WHAT YOU NEED TO DO: Print everything from the start of the material down through the line containing "This is the PDF version of my CV.", including that line, and reproduce each line without any changes.

***** DATASET RECORDS *****

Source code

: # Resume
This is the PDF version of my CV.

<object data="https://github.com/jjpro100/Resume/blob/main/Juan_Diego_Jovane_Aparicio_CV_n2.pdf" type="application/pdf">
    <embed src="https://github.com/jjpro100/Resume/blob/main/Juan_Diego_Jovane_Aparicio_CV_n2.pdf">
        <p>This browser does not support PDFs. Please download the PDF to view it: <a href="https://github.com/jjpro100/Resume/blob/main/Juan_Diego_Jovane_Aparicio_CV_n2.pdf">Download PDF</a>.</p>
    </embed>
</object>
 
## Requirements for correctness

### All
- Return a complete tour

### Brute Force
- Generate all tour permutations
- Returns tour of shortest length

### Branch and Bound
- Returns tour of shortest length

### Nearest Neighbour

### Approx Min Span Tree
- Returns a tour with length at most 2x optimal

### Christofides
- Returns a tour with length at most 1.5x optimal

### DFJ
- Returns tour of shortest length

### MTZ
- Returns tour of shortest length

*****

WRITTEN SOLUTION:
Source code

: # Resume
This is the PDF version of my CV.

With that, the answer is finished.